[Source information]
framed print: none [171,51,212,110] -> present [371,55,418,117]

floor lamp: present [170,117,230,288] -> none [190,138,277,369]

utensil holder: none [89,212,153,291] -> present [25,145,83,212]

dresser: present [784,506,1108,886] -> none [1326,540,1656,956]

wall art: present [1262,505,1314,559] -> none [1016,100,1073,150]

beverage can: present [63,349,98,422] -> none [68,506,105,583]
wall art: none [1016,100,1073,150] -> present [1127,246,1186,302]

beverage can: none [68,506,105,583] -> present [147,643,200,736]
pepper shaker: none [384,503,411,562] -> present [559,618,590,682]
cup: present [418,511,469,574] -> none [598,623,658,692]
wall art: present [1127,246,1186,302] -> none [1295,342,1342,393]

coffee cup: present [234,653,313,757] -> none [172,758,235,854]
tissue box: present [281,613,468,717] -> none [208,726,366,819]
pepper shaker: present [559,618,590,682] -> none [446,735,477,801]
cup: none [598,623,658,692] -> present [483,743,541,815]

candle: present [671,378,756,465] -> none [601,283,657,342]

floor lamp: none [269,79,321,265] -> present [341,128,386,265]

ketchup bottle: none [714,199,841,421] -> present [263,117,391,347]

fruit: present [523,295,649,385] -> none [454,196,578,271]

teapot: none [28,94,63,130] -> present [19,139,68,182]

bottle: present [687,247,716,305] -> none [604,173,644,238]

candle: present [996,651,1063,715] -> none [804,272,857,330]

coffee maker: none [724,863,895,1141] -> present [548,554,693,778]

[What you are asked to do] Copy exactly, word for word, the line with "wall art: present [1127,246,1186,302]" through the final line of the listing.

[Answer space]
wall art: present [1127,246,1186,302] -> none [1295,342,1342,393]

coffee cup: present [234,653,313,757] -> none [172,758,235,854]
tissue box: present [281,613,468,717] -> none [208,726,366,819]
pepper shaker: present [559,618,590,682] -> none [446,735,477,801]
cup: none [598,623,658,692] -> present [483,743,541,815]

candle: present [671,378,756,465] -> none [601,283,657,342]

floor lamp: none [269,79,321,265] -> present [341,128,386,265]

ketchup bottle: none [714,199,841,421] -> present [263,117,391,347]

fruit: present [523,295,649,385] -> none [454,196,578,271]

teapot: none [28,94,63,130] -> present [19,139,68,182]

bottle: present [687,247,716,305] -> none [604,173,644,238]

candle: present [996,651,1063,715] -> none [804,272,857,330]

coffee maker: none [724,863,895,1141] -> present [548,554,693,778]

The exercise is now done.